Allgemeine Klage über das Verderben der gesammten Christenheit.
Gnade, Licht und Heil von Gott dem himmlischen Vater durch Christum Jesum in dem heiligen Geist, Allen denen, die den Herrn suchen.
Wenn wir mit christlichen und nur etwas erleuchteten Augen - nach unsers Erlösers Ermahnung, die Zeichen der Zeiten und deren Beschaffenheit zu beurtheilen - den jetzigen Zustand der gesammten Christenheit ansehen, so möchten wir billig mit Jeremias 9, 1 in die klagenden Worte ausbrechen: „Ach, daß wir Wassers genug hätten in unsern Häuptern, und unsere augen Thränenquellen wären, daß wir Tag und Nacht beweinen möchten den Jammer unsers Volks!“ Und hat zu den noch goldenen Zeiten jener liebe alte Vater sprechen mögen: „Ah, in quae nos tempora reservasti Domine!“1) „Ach, für welche Zeiten ahst du uns erhalten, Herr!“ so haben wir es heut zu Tage mit so viel mehrerem Fuge nicht nachzusprechen, sondern, wie wir mit der größten Betrübniß kaum Worte zu finden vermögen, nachzuseufzen.

* [Hinweise zur Bearbeitung]
1. Welche Bibelstelle nennt die Klage über das Verderben der Christenheit als Quelle der klagenden Worte?
2. Wiederhole aus der Klage über das Verderben der Christenheit wortgetreu alles von „Allgemeine Klage über“ bis hinunter zu „den Herrn suchen.“.
Für die Bearbeitung sind die Einträge ohne Belang.

* [Ausgelesene Angaben]
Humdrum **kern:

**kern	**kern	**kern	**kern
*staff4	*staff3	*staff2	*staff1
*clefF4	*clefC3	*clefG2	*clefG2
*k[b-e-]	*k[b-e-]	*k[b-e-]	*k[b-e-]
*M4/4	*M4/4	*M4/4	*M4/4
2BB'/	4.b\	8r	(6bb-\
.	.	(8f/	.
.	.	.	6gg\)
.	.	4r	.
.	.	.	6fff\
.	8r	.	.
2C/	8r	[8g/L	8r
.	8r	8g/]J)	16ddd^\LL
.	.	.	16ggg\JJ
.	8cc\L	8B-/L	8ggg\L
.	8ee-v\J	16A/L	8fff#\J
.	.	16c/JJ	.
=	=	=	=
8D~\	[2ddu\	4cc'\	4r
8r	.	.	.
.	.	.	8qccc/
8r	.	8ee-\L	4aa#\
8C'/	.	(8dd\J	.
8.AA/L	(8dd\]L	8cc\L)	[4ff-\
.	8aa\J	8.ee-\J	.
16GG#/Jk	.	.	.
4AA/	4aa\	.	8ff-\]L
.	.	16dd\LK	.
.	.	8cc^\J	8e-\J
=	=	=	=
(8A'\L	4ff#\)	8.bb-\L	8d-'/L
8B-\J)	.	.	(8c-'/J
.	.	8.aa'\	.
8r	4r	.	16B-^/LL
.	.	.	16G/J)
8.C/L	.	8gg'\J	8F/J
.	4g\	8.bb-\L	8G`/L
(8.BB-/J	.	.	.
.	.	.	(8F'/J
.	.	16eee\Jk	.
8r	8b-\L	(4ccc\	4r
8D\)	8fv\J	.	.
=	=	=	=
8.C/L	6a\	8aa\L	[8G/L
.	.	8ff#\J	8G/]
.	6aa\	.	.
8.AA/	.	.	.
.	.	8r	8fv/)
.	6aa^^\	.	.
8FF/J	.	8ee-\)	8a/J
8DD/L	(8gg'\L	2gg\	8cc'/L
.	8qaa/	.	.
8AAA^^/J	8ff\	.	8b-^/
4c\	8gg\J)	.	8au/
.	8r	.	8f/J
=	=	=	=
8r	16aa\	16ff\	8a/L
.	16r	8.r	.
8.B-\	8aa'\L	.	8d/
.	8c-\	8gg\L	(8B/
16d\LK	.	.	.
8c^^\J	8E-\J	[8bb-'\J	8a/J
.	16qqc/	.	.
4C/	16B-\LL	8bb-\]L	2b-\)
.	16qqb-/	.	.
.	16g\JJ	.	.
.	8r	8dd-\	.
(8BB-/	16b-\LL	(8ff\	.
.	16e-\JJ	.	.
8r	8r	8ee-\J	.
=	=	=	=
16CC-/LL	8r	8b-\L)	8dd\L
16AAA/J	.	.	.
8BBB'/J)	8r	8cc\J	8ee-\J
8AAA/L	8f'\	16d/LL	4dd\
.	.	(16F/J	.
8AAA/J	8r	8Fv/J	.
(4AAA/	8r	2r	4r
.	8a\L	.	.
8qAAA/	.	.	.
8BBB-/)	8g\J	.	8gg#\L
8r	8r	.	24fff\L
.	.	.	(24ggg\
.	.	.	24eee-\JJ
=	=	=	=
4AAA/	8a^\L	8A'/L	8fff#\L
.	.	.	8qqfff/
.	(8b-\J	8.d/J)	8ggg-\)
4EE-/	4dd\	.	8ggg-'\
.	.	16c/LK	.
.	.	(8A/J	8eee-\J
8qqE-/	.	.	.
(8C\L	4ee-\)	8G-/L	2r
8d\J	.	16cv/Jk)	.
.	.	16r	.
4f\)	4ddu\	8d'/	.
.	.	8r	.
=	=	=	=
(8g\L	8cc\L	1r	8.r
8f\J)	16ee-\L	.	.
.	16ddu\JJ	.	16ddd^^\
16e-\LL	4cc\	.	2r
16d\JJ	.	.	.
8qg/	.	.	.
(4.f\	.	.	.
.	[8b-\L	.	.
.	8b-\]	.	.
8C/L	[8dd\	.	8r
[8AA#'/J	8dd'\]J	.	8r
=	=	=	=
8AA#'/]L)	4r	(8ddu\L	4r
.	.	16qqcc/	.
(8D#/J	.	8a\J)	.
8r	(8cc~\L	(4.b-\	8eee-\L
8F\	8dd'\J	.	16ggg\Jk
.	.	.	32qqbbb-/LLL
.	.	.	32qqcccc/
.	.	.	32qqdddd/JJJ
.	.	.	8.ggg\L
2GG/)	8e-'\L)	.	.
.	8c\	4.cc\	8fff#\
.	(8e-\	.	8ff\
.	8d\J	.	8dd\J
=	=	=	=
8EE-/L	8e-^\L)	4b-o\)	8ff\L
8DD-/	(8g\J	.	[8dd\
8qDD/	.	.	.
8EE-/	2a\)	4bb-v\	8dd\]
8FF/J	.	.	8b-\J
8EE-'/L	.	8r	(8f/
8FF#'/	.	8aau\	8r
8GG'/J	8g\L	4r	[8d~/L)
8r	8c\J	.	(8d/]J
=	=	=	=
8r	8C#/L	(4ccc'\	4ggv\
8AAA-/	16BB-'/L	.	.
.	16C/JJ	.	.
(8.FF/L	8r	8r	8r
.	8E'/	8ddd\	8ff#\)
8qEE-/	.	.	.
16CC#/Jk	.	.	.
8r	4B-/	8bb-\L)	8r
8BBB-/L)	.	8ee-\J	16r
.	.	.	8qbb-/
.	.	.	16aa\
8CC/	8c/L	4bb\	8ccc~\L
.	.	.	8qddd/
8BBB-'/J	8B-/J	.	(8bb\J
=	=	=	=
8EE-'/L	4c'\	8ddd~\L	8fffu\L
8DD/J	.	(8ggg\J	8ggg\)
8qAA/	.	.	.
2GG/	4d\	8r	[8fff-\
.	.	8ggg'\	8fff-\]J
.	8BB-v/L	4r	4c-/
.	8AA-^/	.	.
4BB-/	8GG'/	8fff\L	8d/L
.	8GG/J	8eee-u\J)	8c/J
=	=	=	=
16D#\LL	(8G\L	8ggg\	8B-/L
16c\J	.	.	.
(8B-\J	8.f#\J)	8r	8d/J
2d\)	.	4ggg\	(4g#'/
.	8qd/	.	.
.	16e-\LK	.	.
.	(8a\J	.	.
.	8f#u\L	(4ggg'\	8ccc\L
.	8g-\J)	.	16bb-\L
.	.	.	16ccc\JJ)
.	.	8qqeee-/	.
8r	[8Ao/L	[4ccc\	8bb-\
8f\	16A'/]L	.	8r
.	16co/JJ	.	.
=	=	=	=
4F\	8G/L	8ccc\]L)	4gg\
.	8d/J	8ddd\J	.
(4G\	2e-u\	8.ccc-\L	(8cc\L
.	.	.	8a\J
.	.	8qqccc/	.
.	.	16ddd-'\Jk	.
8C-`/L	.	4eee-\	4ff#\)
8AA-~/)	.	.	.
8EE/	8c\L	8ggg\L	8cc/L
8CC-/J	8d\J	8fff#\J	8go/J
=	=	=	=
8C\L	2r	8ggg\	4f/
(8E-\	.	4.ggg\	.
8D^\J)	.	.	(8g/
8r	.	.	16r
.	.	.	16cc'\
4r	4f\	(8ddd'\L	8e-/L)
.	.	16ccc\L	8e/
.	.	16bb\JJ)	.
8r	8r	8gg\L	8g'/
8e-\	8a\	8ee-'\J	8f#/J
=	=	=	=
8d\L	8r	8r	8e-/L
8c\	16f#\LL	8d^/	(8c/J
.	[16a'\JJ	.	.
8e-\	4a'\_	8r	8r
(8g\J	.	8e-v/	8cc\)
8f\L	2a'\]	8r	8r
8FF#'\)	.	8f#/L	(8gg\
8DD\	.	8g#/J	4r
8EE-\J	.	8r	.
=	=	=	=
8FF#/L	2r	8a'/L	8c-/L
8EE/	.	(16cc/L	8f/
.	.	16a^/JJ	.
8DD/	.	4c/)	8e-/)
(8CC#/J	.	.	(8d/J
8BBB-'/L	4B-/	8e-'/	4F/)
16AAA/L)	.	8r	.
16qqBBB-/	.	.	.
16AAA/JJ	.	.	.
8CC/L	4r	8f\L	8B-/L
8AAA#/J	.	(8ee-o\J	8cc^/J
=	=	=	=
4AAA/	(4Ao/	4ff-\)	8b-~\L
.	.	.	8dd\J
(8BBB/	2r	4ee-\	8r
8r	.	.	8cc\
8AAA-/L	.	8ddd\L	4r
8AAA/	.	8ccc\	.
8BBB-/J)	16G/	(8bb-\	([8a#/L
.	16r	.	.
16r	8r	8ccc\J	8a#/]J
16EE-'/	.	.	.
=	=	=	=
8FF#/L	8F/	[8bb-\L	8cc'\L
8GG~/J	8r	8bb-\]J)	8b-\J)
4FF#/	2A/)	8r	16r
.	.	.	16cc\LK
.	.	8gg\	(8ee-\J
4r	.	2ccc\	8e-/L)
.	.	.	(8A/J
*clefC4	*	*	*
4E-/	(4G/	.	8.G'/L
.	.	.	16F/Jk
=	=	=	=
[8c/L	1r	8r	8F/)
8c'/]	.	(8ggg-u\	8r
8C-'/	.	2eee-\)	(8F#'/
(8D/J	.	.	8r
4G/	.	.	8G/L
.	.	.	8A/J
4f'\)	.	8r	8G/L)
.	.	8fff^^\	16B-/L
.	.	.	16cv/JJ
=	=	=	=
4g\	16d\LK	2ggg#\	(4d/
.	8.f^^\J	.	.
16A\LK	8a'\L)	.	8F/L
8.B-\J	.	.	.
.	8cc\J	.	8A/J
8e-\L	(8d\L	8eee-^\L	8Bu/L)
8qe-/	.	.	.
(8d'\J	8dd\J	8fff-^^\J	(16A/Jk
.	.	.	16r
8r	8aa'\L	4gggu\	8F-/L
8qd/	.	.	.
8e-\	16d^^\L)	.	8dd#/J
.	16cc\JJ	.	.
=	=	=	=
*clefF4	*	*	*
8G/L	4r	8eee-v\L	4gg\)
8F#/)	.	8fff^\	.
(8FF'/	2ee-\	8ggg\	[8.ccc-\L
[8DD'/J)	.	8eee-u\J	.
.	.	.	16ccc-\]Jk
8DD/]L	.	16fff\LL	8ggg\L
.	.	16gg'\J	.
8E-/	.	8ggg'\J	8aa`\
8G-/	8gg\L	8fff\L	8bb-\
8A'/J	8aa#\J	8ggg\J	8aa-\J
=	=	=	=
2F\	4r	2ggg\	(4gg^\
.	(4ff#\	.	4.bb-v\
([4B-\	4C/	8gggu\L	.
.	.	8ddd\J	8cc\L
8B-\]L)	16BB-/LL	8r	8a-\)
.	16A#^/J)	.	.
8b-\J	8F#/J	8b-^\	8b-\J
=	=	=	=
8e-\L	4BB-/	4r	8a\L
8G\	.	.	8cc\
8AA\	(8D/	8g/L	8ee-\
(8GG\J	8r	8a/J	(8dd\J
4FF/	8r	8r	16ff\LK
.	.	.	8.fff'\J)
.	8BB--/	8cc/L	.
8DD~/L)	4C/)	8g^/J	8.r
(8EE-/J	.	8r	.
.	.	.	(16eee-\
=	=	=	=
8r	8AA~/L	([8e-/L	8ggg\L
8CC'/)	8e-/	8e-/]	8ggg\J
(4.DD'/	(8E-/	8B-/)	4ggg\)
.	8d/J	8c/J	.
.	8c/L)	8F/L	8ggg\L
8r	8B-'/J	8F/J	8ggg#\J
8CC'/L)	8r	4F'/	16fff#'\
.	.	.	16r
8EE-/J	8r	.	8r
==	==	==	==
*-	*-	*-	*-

* [Antworten der Reihe]
1. Jeremias 9, 1.

2.
Allgemeine Klage über das Verderben der gesammten Christenheit.
Gnade, Licht und Heil von Gott dem himmlischen Vater durch Christum Jesum in dem heiligen Geist, Allen denen, die den Herrn suchen.